All people who act want attention. And don’t let them tell you otherwise. My name is Holly, i’m 23 and i’m an actress, or actor if you like political correctness. I recently landed an audition for a supposedly major Hollywood movie called ’Guns and Lovers’; sounds like trash, I know, but we all have to start somewhere I suppose. Anyway, here’s the story of how it all went a bit pear shaped.
I moved to New York from a small town in England in search of a ‘big break.’ This is about to get very cliche but I was so strapped for cash and couldn’t afford a long term home, luckily, my agent of 4 years, Paul (who moved to New York with me) is a saint and let me stay at his rented apartment. Paul puts all his time and effort into me because, well…i’m his only actress (at the moment!) He’s 47, balding, and a failed actor himself, which isn’t very promising.
“This is it kidda!” He said staring out of the window at a non-existent view. “Your gonna be the next Liz Taylor, I f***ing know it!”
Oh, did I mention he swears every 10 seconds…
“Thanks for your enthusiasm, but I don’t even have any auditions lined up yet” I said, layed on my sofa bed eating M&Ms off my stomach
“Don’t worry love, I’ll get your f***ing auditions” he replied.
….That ‘conversation’ was 3 weeks before I got my first audition, the one for ‘Guns and Lovers’ I got sent a script and was given orders to rehearse the part of Amy ‘A gun slinging nun who packs a Godly punch.’ That was the actual description, I kid you not. Still, it was something. So a week later me and Paul caught a plane and headed out to Hollywood…
We got lost several times finding the place but we got there in the end. we rocked up, Paul looking like a character out of a film noir, with his hat and cigarette stained teeth and me looking like a sweaty possum. At first, I thought we were at the wrong place or VERY late as there were only about 5 other girls there auditioning, about 30 minuets later, my name got called.

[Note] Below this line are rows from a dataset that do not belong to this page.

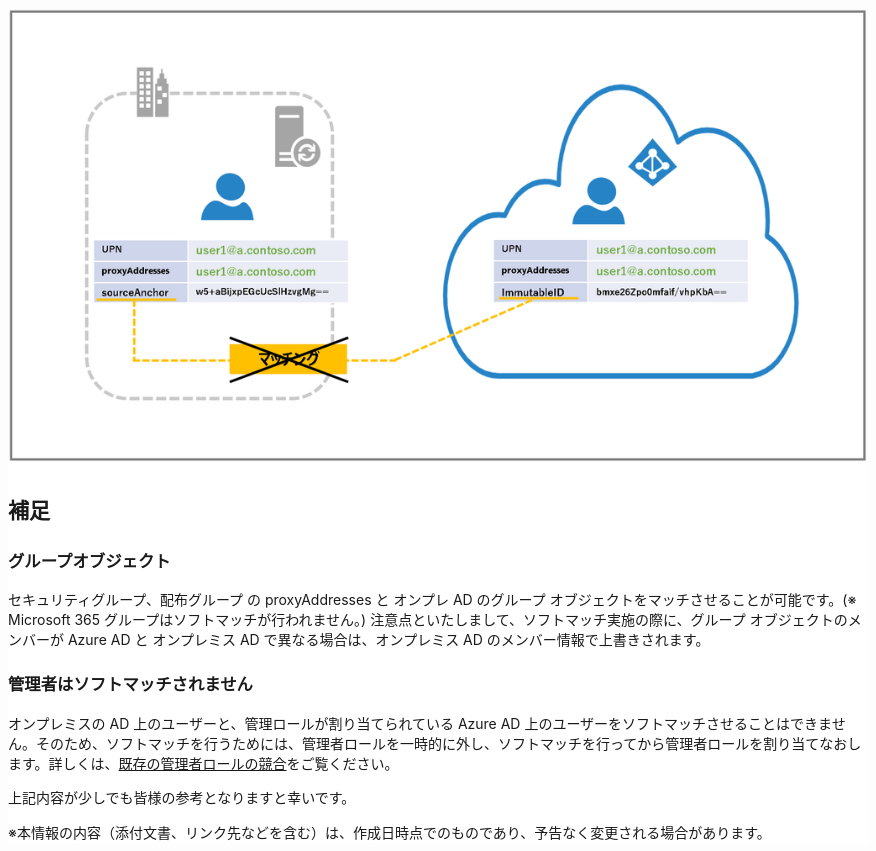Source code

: ![S11](./aboutSoftMatching/s11.png)

## 補足
### グループオブジェクト
セキュリティグループ、配布グループ の proxyAddresses と オンプレ AD のグループ オブジェクトをマッチさせることが可能です。(※ Microsoft 365 グループはソフトマッチが行われません。) 注意点といたしまして、ソフトマッチ実施の際に、グループ オブジェクトのメンバーが Azure AD と オンプレミス AD で異なる場合は、オンプレミス AD のメンバー情報で上書きされます。

### 管理者はソフトマッチされません
オンプレミスの AD 上のユーザーと、管理ロールが割り当てられている Azure AD 上のユーザーをソフトマッチさせることはできません。そのため、ソフトマッチを行うためには、管理者ロールを一時的に外し、ソフトマッチを行ってから管理者ロールを割り当てなおします。詳しくは、[既存の管理者ロールの競合](https://docs.microsoft.com/ja-jp/azure/active-directory/hybrid/tshoot-connect-sync-errors#existing-admin-role-conflict)をご覧ください。

上記内容が少しでも皆様の参考となりますと幸いです。

※本情報の内容（添付文書、リンク先などを含む）は、作成日時点でのものであり、予告なく変更される場合があります。

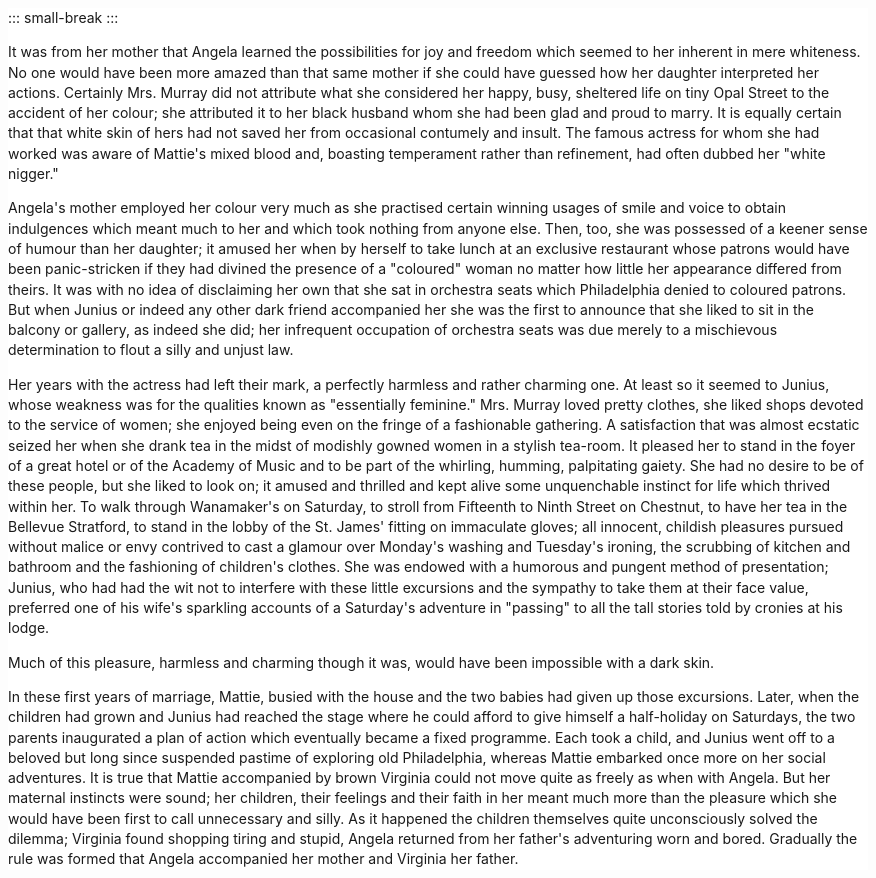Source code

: ::: small-break
:::

It was from her mother that Angela learned the possibilities for joy and freedom which seemed to her inherent in mere whiteness. No one would have been more amazed than that same mother if she could have guessed how her daughter interpreted her actions. Certainly Mrs. Murray did not attribute what she considered her happy, busy, sheltered life on tiny Opal Street to the accident of her colour; she attributed it to her black husband whom she had been glad and proud to marry. It is equally certain that that white skin of hers had not saved her from occasional contumely and insult. The famous actress for whom she had worked was aware of Mattie's mixed blood and, boasting temperament rather than refinement, had often dubbed her "white nigger."

Angela's mother employed her colour very much as she practised certain winning usages of smile and voice to obtain indulgences which meant much to her and which took nothing from anyone else. Then, too, she was possessed of a keener sense of humour than her daughter; it amused her when by herself to take lunch at an exclusive restaurant whose patrons would have been panic-stricken if they had divined the presence of a "coloured" woman no matter how little her appearance differed from theirs. It was with no idea of disclaiming her own that she sat in orchestra seats which Philadelphia denied to coloured patrons. But when Junius or indeed any other dark friend accompanied her she was the first to announce that she liked to sit in the balcony or gallery, as indeed she did; her infrequent occupation of orchestra seats was due merely to a mischievous determination to flout a silly and unjust law.

Her years with the actress had left their mark, a perfectly harmless and rather charming one. At least so it seemed to Junius, whose weakness was for the qualities known as "essentially feminine." Mrs. Murray loved pretty clothes, she liked shops devoted to the service of women; she enjoyed being even on the fringe of a fashionable gathering. A satisfaction that was almost ecstatic seized her when she drank tea in the midst of modishly gowned women in a stylish tea-room. It pleased her to stand in the foyer of a great hotel or of the Academy of Music and to be part of the whirling, humming, palpitating gaiety. She had no desire to be of these people, but she liked to look on; it amused and thrilled and kept alive some unquenchable instinct for life which thrived within her. To walk through Wanamaker's on Saturday, to stroll from Fifteenth to Ninth Street on Chestnut, to have her tea in the Bellevue Stratford, to stand in the lobby of the St. James' fitting on immaculate gloves; all innocent, childish pleasures pursued without malice or envy contrived to cast a glamour over Monday's washing and Tuesday's ironing, the scrubbing of kitchen and bathroom and the fashioning of children's clothes. She was endowed with a humorous and pungent method of presentation; Junius, who had had the wit not to interfere with these little excursions and the sympathy to take them at their face value, preferred one of his wife's sparkling accounts of a Saturday's adventure in "passing" to all the tall stories told by cronies at his lodge.

Much of this pleasure, harmless and charming though it was, would have been impossible with a dark skin.

In these first years of marriage, Mattie, busied with the house and the two babies had given up those excursions. Later, when the children had grown and Junius had reached the stage where he could afford to give himself a half-holiday on Saturdays, the two parents inaugurated a plan of action which eventually became a fixed programme. Each took a child, and Junius went off to a beloved but long since suspended pastime of exploring old Philadelphia, whereas Mattie embarked once more on her social adventures. It is true that Mattie accompanied by brown Virginia could not move quite as freely as when with Angela. But her maternal instincts were sound; her children, their feelings and their faith in her meant much more than the pleasure which she would have been first to call unnecessary and silly. As it happened the children themselves quite unconsciously solved the dilemma; Virginia found shopping tiring and stupid, Angela returned from her father's adventuring worn and bored. Gradually the rule was formed that Angela accompanied her mother and Virginia her father.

“For f**ks sake, don’t f**k it up.” Paul whispered as I got up. He meant it aswell.
I followed the man into a small office where two people were sat at a desk scrawny bald man wearing a baseball cap and a larger more burly man who was wearing a shirt about four sizes too small for him. I smiled at both of them and the burly one said in a surprisingly high pitched voice:
“Ok, Holly, is it?”
“Yes.” I replied
“Ok Holly we would like you to read line 5 on page 107 please. When your ready.”
I rifled through my script. “Umm it’s-”
“Is there a problem, Holly?” The skinny one said. I resisted the urge to cry at this point
“No.”
“When you’re ready then.”
I took a breath and read the line
“Who’s there?”
“F**k you. F**k you.” I thought
“Thanks Holly” the big one said “We will be giving you a call if we are interested.”
“Thank you for this opportunity” I said in a dry, sarcastic tone which they didn’t pick up on and I left. As I was walking out the room, I spotted Paul through the glass doors having a cigarette.
Suddenly, the two blokes came chasing after me, I thought I was going to be mugged for a split second, I turned round and saw a camera man, they went on to say.
“You were the first of our audition-ees to have kept their cool when asked to rehearse a whole script and only be asked to say one line. And for that you have won a year’s supply of Hot Topic coupons.”
So that’s why those girls were storming out of that office, I thought it was just their way of walking in 10 inch heels like that.
“How do you feel?”
I stared at them both. “…. Oh f**k off. It was acting.”
I stormed out with a confused Paul, the two men and a camera man hot on my heels. And for the first time, I felt like a celebrity.
Lesson well learnt then. Stick to stage plays.